Tuesday, April 24

Amen

"Our greatest fear should not be of failure, but of succeeding at things in life that really don't matter". Francis Chan

Can I get an "amen"?!  Amen.  Amen!  So further to what I've been blogging about lately, I stumble upon this quote on Facebook today.  Really, this kind of encompasses all I've been rattling on about here in one single sentence!  I LOVE it.  If this quote had it's own "like" button, I'd click it.

I am SO wrapped up in worrying about failing as a mom.  I worry that I'll fail my kids by not giving them enough experiences... like sports, vacations, dance classes, and hour upon hour of endless driving in the car to get to some random destination.  I worry that I'll fail them with their diet because I don't cook everything from scratch... like KD as a regular side dish, Lipton Sidekicks, Bisquick, and Cool Whip, just to name a few.  I worry that I'll fail them when I react poorly to situations in life... like scraping their knee, getting dirty, and telling me that they aren't sure if they want to love Jesus or Satan (that actually happened, but was quickly taken back).  I worry that I'll fail them in showing them how to follow Christ.  That I'll fail them when they are teens and I'll need to be strong, wise, firm, and show unconditional love.  I am like the Queen of Worrying about Failure.

DATA EXTRACT —
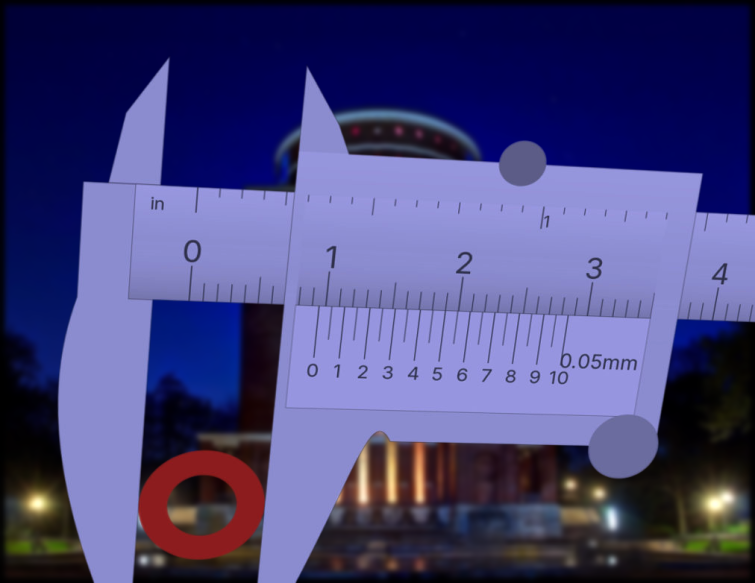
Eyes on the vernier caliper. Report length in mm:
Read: 9.5 mm
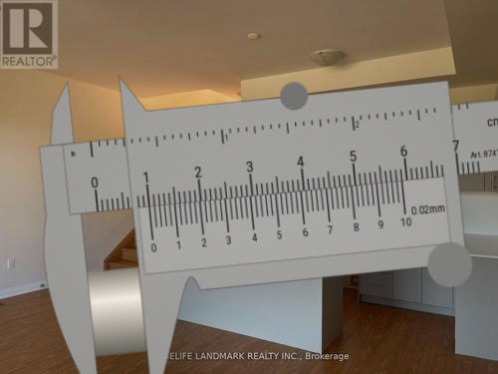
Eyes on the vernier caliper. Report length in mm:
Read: 10.0 mm
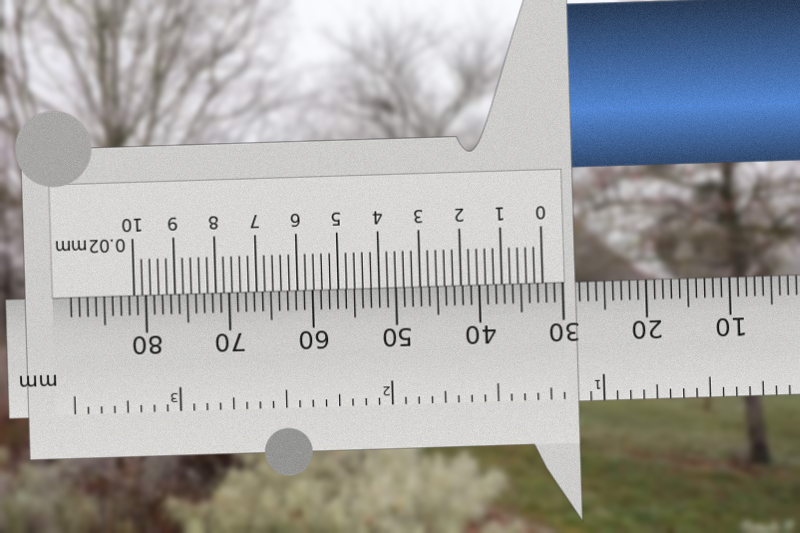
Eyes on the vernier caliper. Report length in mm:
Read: 32.4 mm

WORK TO COMPLETE —
1. Can you copy the blog post word for word, between "Can I get an" and "I'd click it.", inclusive?
2. How might the blog post about a mother's fear of failure go on after its last sentence? Write the next part.

ANSWER LIST —
1.
Can I get an "amen"?!  Amen.  Amen!  So further to what I've been blogging about lately, I stumble upon this quote on Facebook today.  Really, this kind of encompasses all I've been rattling on about here in one single sentence!  I LOVE it.  If this quote had it's own "like" button, I'd click it.

2.
However, I love the idea of rather fearing that I'd succeed in things that don't matter.  Basically like all of the above.  So what if I succeed at always cooking every single meal from scratch?  What would be sacrificed to attain that goal would be less time spent with my kids, and mental illness on top of that.  Actually, that would pretty much be the sacrifice for all of those things mentioned above.  What DO I want to succeed at that MATTERS?

Well, ya, I want to succeed as a mother - but ahead of that.  I want to succeed as a lover of Jesus.  Throw my life into Him, and succeed in His eyes.  If I do THAT every single day, I will succeed in all other areas of my life without question.

This quote might just be the next thing I'll be putting up on a wall in my house.  I need to read this daily.


Monday, April 16

It's Not a Breeze on the Narrow Road

Admittedly I have had a fairly long stretch of things going quite smoothly in life. As a believer in Jesus it should really come as no surprise that I suddenly feel anything but that things are going smoothly. These times of "suffering" are part of our life as Christians, but it's often what non-believers view as our weakness.



"If you'd just let loose and be free from the bondage of religion, you'd be happy".


And you know what, I bet they are right.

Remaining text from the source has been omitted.